=== Requirement ===
In the records below, find the line with "kurviga vägar som" and repeat exactly every line from it through the line with "als Teil eines unko". Pictures stay out.

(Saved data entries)

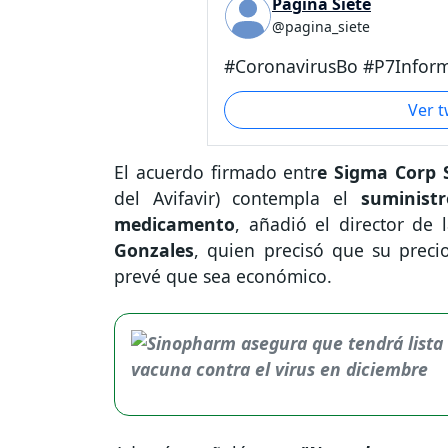
Página Siete
@pagina_siete
#CoronavirusBo #P7Inform
Ver 
El acuerdo firmado entr
e Sigma Corp 
del Avifavir) contempla el
suminist
medicamento
, añadió el director de
Gonzales
, quien precisó que su preci
prevé que sea económico.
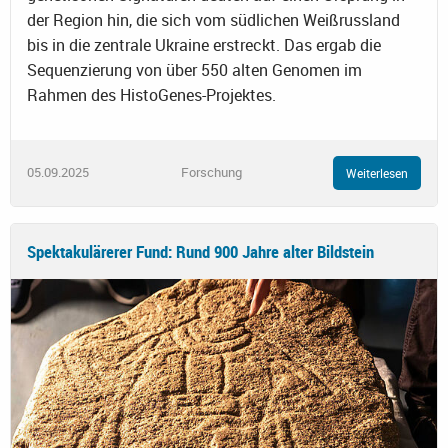
der Region hin, die sich vom südlichen Weißrussland
bis in die zentrale Ukraine erstreckt. Das ergab die
Sequenzierung von über 550 alten Genomen im
Rahmen des HistoGenes-Projektes.
05.09.2025
Forschung
Weiterlesen
Spektakulärerer Fund: Rund 900 Jahre alter Bildstein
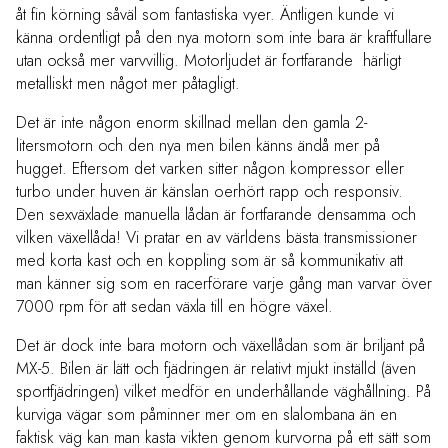
åt fin körning såväl som fantastiska vyer. Äntligen kunde vi
känna ordentligt på den nya motorn som inte bara är kraftfullare
utan också mer varvvillig. Motorljudet är fortfarande härligt
metalliskt men något mer påtagligt.
Det är inte någon enorm skillnad mellan den gamla 2-
litersmotorn och den nya men bilen känns ändå mer på
hugget. Eftersom det varken sitter någon kompressor eller
turbo under huven är känslan oerhört rapp och responsiv.
Den sexväxlade manuella lådan är fortfarande densamma och
vilken växellåda! Vi pratar en av världens bästa transmissioner
med korta kast och en koppling som är så kommunikativ att
man känner sig som en racerförare varje gång man varvar över
7000 rpm för att sedan växla till en högre växel.
Det är dock inte bara motorn och växellådan som är briljant på
MX-5. Bilen är lätt och fjädringen är relativt mjukt inställd (även
sportfjädringen) vilket medför en underhållande väghållning. På
kurviga vägar som påminner mer om en slalombana än en
faktisk väg kan man kasta vikten genom kurvorna på ett sätt som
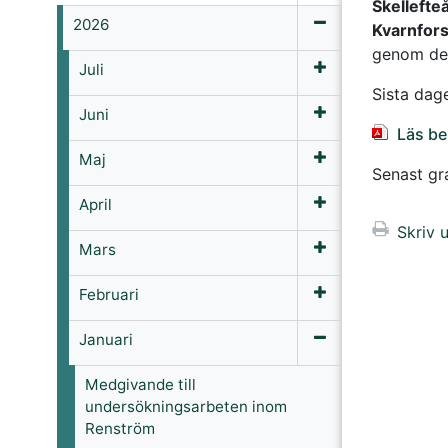
Skellefteå
2026
Kvarnfors
genom de
Juli
Sista dag
Juni
Läs be
Maj
Senast gr
April
Skriv u
Mars
Februari
Januari
Medgivande till
undersökningsarbeten inom
Renström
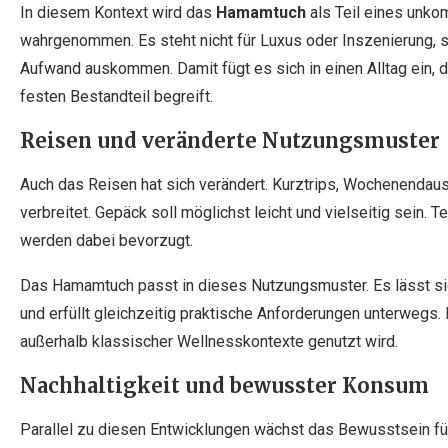
In diesem Kontext wird das
Hamamtuch
als Teil eines unko
wahrgenommen. Es steht nicht für Luxus oder Inszenierung, s
Aufwand auskommen. Damit fügt es sich in einen Alltag ein, d
festen Bestandteil begreift.
Reisen und veränderte Nutzungsmuster
Auch das Reisen hat sich verändert. Kurztrips, Wochenendaus
verbreitet. Gepäck soll möglichst leicht und vielseitig sein. 
werden dabei bevorzugt.
Das Hamamtuch passt in dieses Nutzungsmuster. Es lässt si
und erfüllt gleichzeitig praktische Anforderungen unterwegs. 
außerhalb klassischer Wellnesskontexte genutzt wird.
Nachhaltigkeit und bewusster Konsum
Parallel zu diesen Entwicklungen wächst das Bewusstsein f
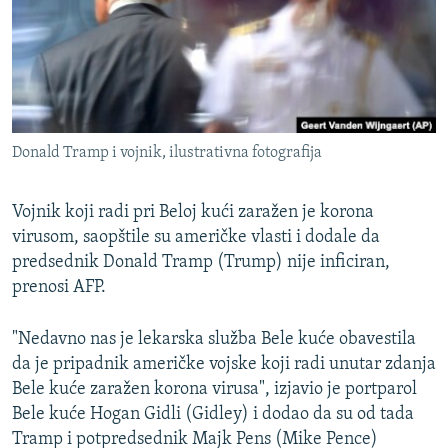
ISPRIČAJ MI
DNEVNO@RSE
SPECIJALI RSE
VIŠE OD NASLOVA
PRATITE NAS
Donald Tramp i vojnik, ilustrativna fotografija
GENOCID U SREBRENICI
POPLAVE I KLIZIŠTA U BIH 2024.
Vojnik koji radi pri Beloj kući zaražen je korona
TV LIBERTY
virusom, saopštile su američke vlasti i dodale da
Sve RFE/RL stranice
predsednik Donald Tramp (Trump) nije inficiran,
POST SCRIPTUM
prenosi AFP.
MOJA EVROPA
"Nedavno nas je lekarska služba Bele kuće obavestila
TRI DECENIJE OD RATA U BIH
da je pripadnik američke vojske koji radi unutar zdanja
SVE KARTE DEJTONA
Bele kuće zaražen korona virusa", izjavio je portparol
Bele kuće Hogan Gidli (Gidley) i dodao da su od tada
NASTANAK I RASPAD JUGOSLAVIJE
Tramp i potpredsednik Majk Pens (Mike Pence)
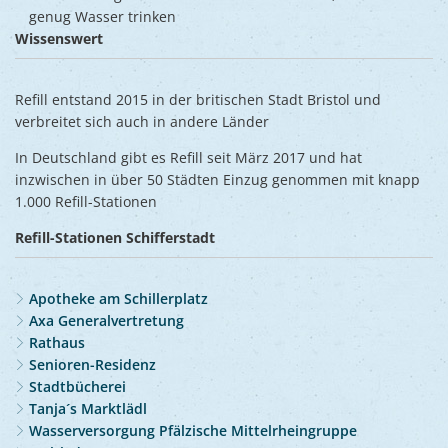
genug Wasser trinken
Wissenswert
Refill entstand 2015 in der britischen Stadt Bristol und
verbreitet sich auch in andere Länder
In Deutschland gibt es Refill seit März 2017 und hat
inzwischen in über 50 Städten Einzug genommen mit knapp
1.000 Refill-Stationen
Refill-Stationen Schifferstadt
Apotheke am Schillerplatz
Axa Generalvertretung
Rathaus
Senioren-Residenz
Stadtbücherei
Tanja´s Marktlädl
Wasserversorgung Pfälzische Mittelrheingruppe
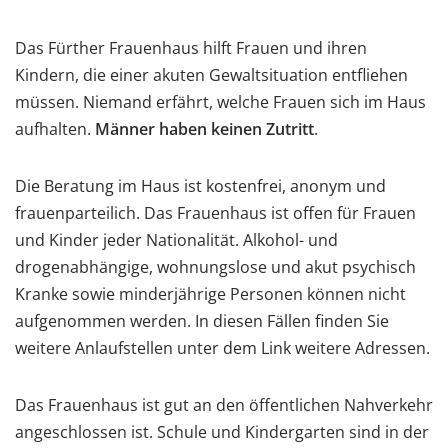
Das Fürther Frauenhaus hilft Frauen und ihren
Kindern, die einer akuten Gewaltsituation entfliehen
müssen. Niemand erfährt, welche Frauen sich im Haus
aufhalten.
Männer haben keinen Zutritt
.
Die Beratung im Haus ist kostenfrei, anonym und
frauenparteilich. Das Frauenhaus ist offen für Frauen
und Kinder jeder Nationalität. Alkohol- und
drogenabhängige, wohnungslose und akut psychisch
Kranke sowie minderjährige Personen können nicht
aufgenommen werden. In diesen Fällen finden Sie
weitere Anlaufstellen unter dem Link weitere Adressen.
Das Frauenhaus ist gut an den öffentlichen Nahverkehr
angeschlossen ist. Schule und Kindergarten sind in der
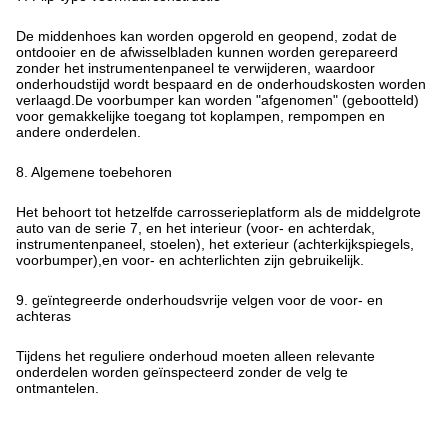
De middenhoes kan worden opgerold en geopend, zodat de
ontdooier en de afwisselbladen kunnen worden gerepareerd
zonder het instrumentenpaneel te verwijderen, waardoor
onderhoudstijd wordt bespaard en de onderhoudskosten worden
verlaagd.De voorbumper kan worden "afgenomen" (gebootteld)
voor gemakkelijke toegang tot koplampen, rempompen en
andere onderdelen.
8. Algemene toebehoren
Het behoort tot hetzelfde carrosserieplatform als de middelgrote
auto van de serie 7, en het interieur (voor- en achterdak,
instrumentenpaneel, stoelen), het exterieur (achterkijkspiegels,
voorbumper),en voor- en achterlichten zijn gebruikelijk.
9. geïntegreerde onderhoudsvrije velgen voor de voor- en
achteras
Tijdens het reguliere onderhoud moeten alleen relevante
onderdelen worden geïnspecteerd zonder de velg te
ontmantelen.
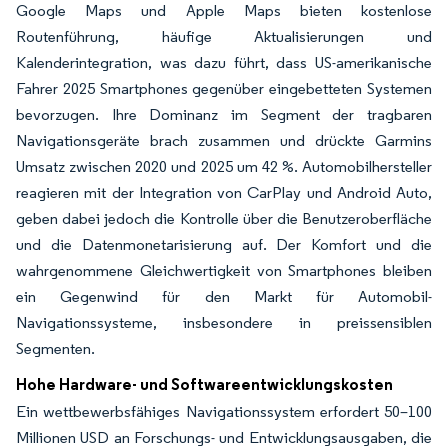
Google Maps und Apple Maps bieten kostenlose
Routenführung, häufige Aktualisierungen und
Kalenderintegration, was dazu führt, dass US-amerikanische
Fahrer 2025 Smartphones gegenüber eingebetteten Systemen
bevorzugen. Ihre Dominanz im Segment der tragbaren
Navigationsgeräte brach zusammen und drückte Garmins
Umsatz zwischen 2020 und 2025 um 42 %. Automobilhersteller
reagieren mit der Integration von CarPlay und Android Auto,
geben dabei jedoch die Kontrolle über die Benutzeroberfläche
und die Datenmonetarisierung auf. Der Komfort und die
wahrgenommene Gleichwertigkeit von Smartphones bleiben
ein Gegenwind für den Markt für Automobil-
Navigationssysteme, insbesondere in preissensiblen
Segmenten.
Hohe Hardware- und Softwareentwicklungskosten
Ein wettbewerbsfähiges Navigationssystem erfordert 50–100
Millionen USD an Forschungs- und Entwicklungsausgaben, die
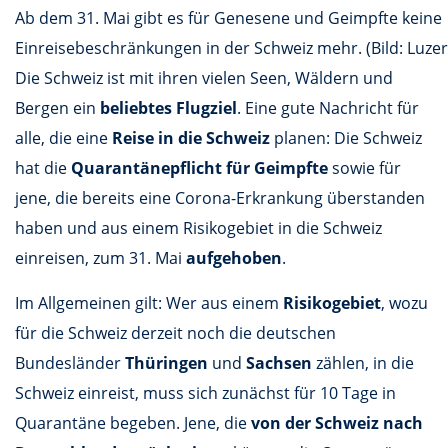
Ab dem 31. Mai gibt es für Genesene und Geimpfte keine
Einreisebeschränkungen in der Schweiz mehr. (Bild: Luzer
Die Schweiz ist mit ihren vielen Seen, Wäldern und
Bergen ein
beliebtes Flugziel
. Eine gute Nachricht für
alle, die eine
Reise in die Schweiz
planen: Die Schweiz
hat die
Quarantänepflicht für Geimpfte
sowie für
jene, die bereits eine Corona-Erkrankung überstanden
haben und aus einem Risikogebiet in die Schweiz
einreisen, zum 31. Mai
aufgehoben
.
Im Allgemeinen gilt: Wer aus einem
Risikogebiet
, wozu
für die Schweiz derzeit noch die deutschen
Bundesländer
Thüringen
und
Sachsen
zählen, in die
Schweiz einreist, muss sich zunächst für 10 Tage in
Quarantäne begeben. Jene, die
von der Schweiz nach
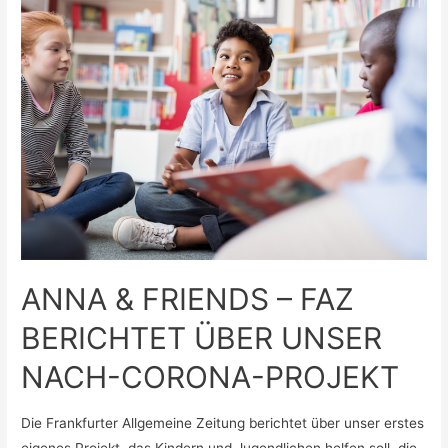
JETZT
AUCH
IM
ADORNO-
GYMNASIUM
IN
FRANKFURT
ANNA & FRIENDS – FAZ
BERICHTET ÜBER UNSER
NACH-CORONA-PROJEKT
Die Frankfurter Allgemeine Zeitung berichtet über unser erstes
eigenes Projekt, das Kindern und Jugendlichen helfen soll, die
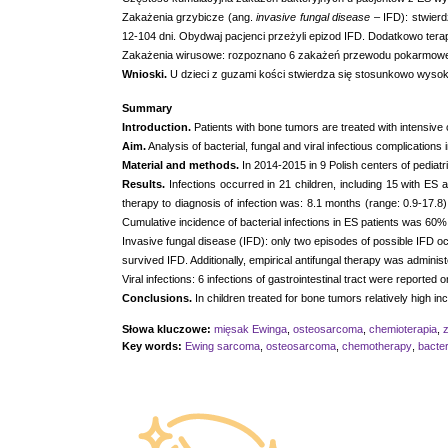
Zakażenia grzybicze (ang.
invasive fungal disease
– IFD): stwierd
12-104 dni. Obydwaj pacjenci przeżyli epizod IFD. Dodatkowo tera
Zakażenia wirusowe: rozpoznano 6 zakażeń przewodu pokarmowego: 
Wnioski.
U dzieci z guzami kości stwierdza się stosunkowo wysok
Summary
Introduction.
Patients with bone tumors are treated with intensive
Aim.
Analysis of bacterial, fungal and viral infectious complications 
Material and methods.
In 2014-2015 in 9 Polish centers of pedia
Results.
Infections occurred in 21 children, including 15 with ES 
therapy to diagnosis of infection was: 8.1 months (range: 0.9-17.8
Cumulative incidence of bacterial infections in ES patients was 60%
Invasive fungal disease (IFD): only two episodes of possible IFD o
survived IFD. Additionally, empirical antifungal therapy was administ
Viral infections: 6 infections of gastrointestinal tract were reported
Conclusions.
In children treated for bone tumors relatively high in
Słowa kluczowe:
mięsak Ewinga
,
osteosarcoma
,
chemioterapia
,
Key words:
Ewing sarcoma
,
osteosarcoma
,
chemotherapy
,
bacter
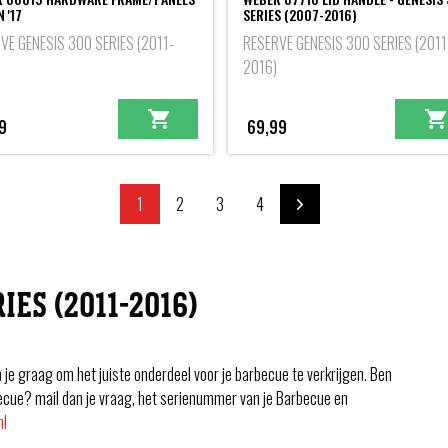
 '17
SERIES (2007-2016)
VE GENESIS 300 SERIES (2011-
RESERVE GENESIS 300 SERIES (2011
2016)
9
69,99
1
2
3
4
IES (2011-2016)
e graag om het juiste onderdeel voor je barbecue te verkrijgen. Ben
ecue? mail dan je vraag, het serienummer van je Barbecue en
nl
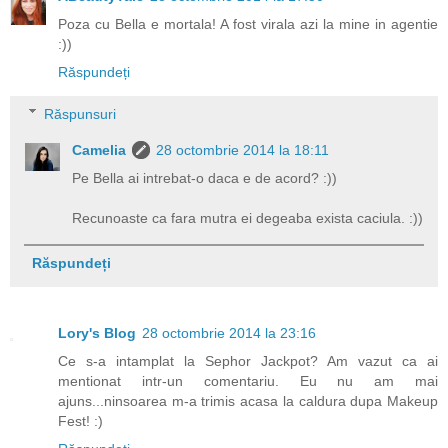
Poza cu Bella e mortala! A fost virala azi la mine in agentie
:))
Răspundeți
Răspunsuri
Camelia
28 octombrie 2014 la 18:11
Pe Bella ai intrebat-o daca e de acord? :))
Recunoaste ca fara mutra ei degeaba exista caciula. :))
Răspundeți
Lory's Blog
28 octombrie 2014 la 23:16
Ce s-a intamplat la Sephor Jackpot? Am vazut ca ai
mentionat intr-un comentariu. Eu nu am mai
ajuns...ninsoarea m-a trimis acasa la caldura dupa Makeup
Fest! :)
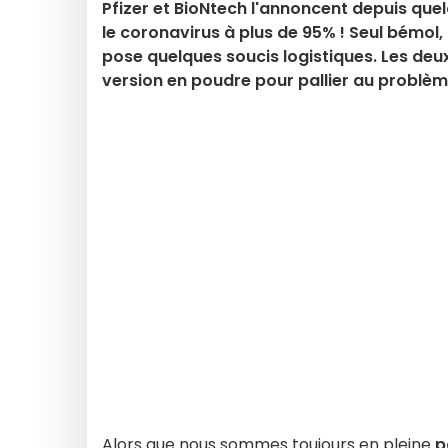
Pfizer et BioNtech l'annoncent depuis quel
le coronavirus à plus de 95% ! Seul bémol,
pose quelques soucis logistiques. Les deux
version en poudre pour pallier au problèm
Alors que nous sommes toujours en pleine
p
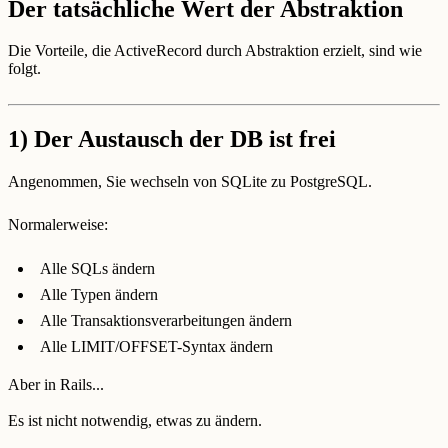
Der tatsächliche Wert der Abstraktion
Die Vorteile, die ActiveRecord durch Abstraktion erzielt, sind wie
folgt.
1)
Der Austausch der DB ist frei
Angenommen, Sie wechseln von SQLite zu PostgreSQL.
Normalerweise:
Alle SQLs ändern
Alle Typen ändern
Alle Transaktionsverarbeitungen ändern
Alle LIMIT/OFFSET-Syntax ändern
Aber in Rails...
Es ist nicht notwendig, etwas zu ändern.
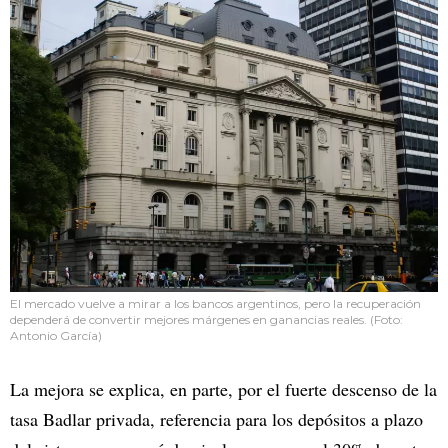
El mercado vuelve a mirar a los bancos argentinos, pero la recuperación
dependerá de convertir mejores márgenes en ganancias reales. (Foto:
Antonio García)
La mejora se explica, en parte, por el fuerte descenso de la
tasa Badlar privada, referencia para los depósitos a plazo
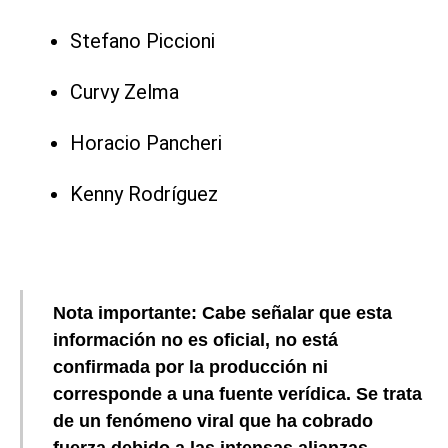
Stefano Piccioni
Curvy Zelma
Horacio Pancheri
Kenny Rodríguez
Nota importante:
Cabe señalar que esta
información no es oficial, no está
confirmada por la producción ni
corresponde a una fuente verídica. Se trata
de un fenómeno viral que ha cobrado
fuerza debido a las intensas alianzas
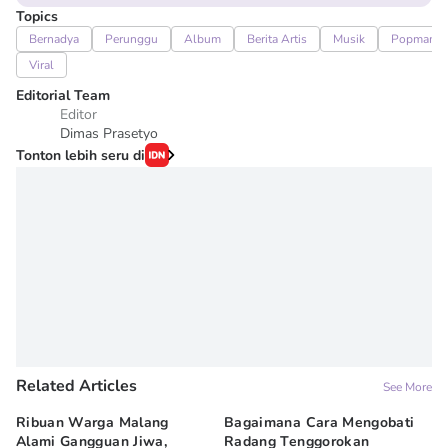
Topics
Bernadya
Perunggu
Album
Berita Artis
Musik
Popmama
Viral
Editorial Team
Editor
Dimas Prasetyo
Tonton lebih seru di
Related Articles
See More
Ribuan Warga Malang
Bagaimana Cara Mengobati
5 
Alami Gangguan Jiwa,
Radang Tenggorokan
Te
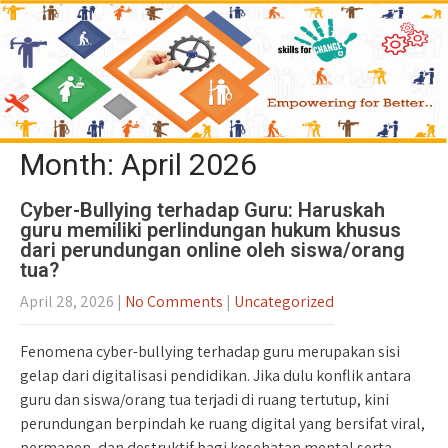
Month:
April 2026
Cyber-Bullying terhadap Guru: Haruskah
guru memiliki perlindungan hukum khusus
dari perundungan online oleh siswa/orang
tua?
April 28, 2026
|
No Comments
|
Uncategorized
Fenomena cyber-bullying terhadap guru merupakan sisi
gelap dari digitalisasi pendidikan. Jika dulu konflik antara
guru dan siswa/orang tua terjadi di ruang tertutup, kini
perundungan berpindah ke ruang digital yang bersifat viral,
permanen, dan destruktif bagi kesehatan mental serta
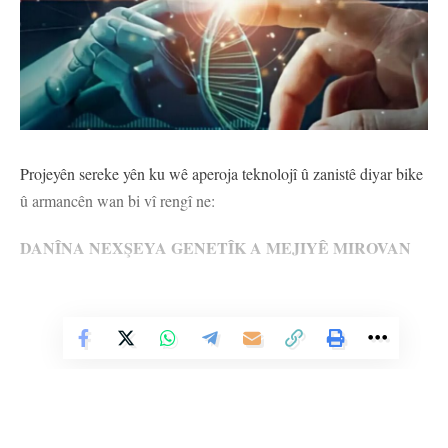
Projeyên sereke yên ku wê aperoja teknolojî û zanistê diyar bike
û armancên wan bi vî rengî ne:
DANÎNA NEXŞEYA GENETÎK A MEJIYÊ MIROVAN
Danîna nexşeya genetîk a mejiyê mirovan bi yekbûna qadên
genetîk û zanista rehikan re ber bi dawiya sedsala 20’an berfireh
Vê Nûçeyê Bixwîne
bû. Piştî ku Projeya Genomê Mirov (HGP) sala 2003’an temam
bû, di lêkolînên biyomedîkal de bû kêliyeke diyarker û ji bo
fêhmkirina avaniya genetîk a mejî rêyên nû diyar kir. Projeya
Human Brain ji aliyê Komîsyona Ewropayê ve sala 2013’an hate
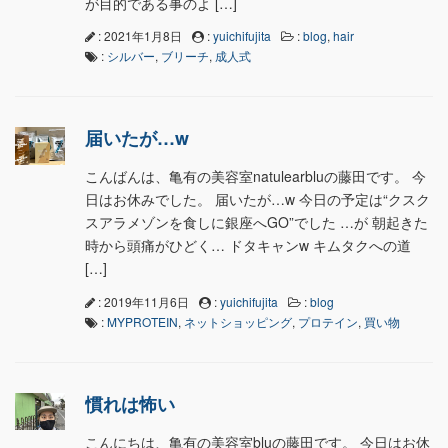
が目的である事のよ […]
: 2021年1月8日
:
yuichifujita
:
blog
,
hair
:
シルバー
,
ブリーチ
,
成人式
届いたが…w
こんばんは、亀有の美容室natulearbluの藤田です。 今
日はお休みでした。 届いたが…w 今日の予定は“クスク
スアラメゾンを食しに銀座へGO”でした …が 朝起きた
時から頭痛がひどく… ドタキャンw キムタクへの道
[…]
: 2019年11月6日
:
yuichifujita
:
blog
:
MYPROTEIN
,
ネットショッピング
,
プロテイン
,
買い物
慣れは怖い
こんにちは、亀有の美容室bluの藤田です。 今日はお休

=== Task response ===
kurviga vägar som påminner mer om en slalombana än en
faktisk väg kan man kasta vikten genom kurvorna på ett sätt som
Skellefteå
2026
Kvarnfors
genom de
Juli
Sista dag
Juni
Läs be
Maj
Senast gr
April
Skriv u
Mars
Februari
Januari
Medgivande till
undersökningsarbeten inom
Renström
In diesem Kontext wird das
Hamamtuch
als Teil eines unko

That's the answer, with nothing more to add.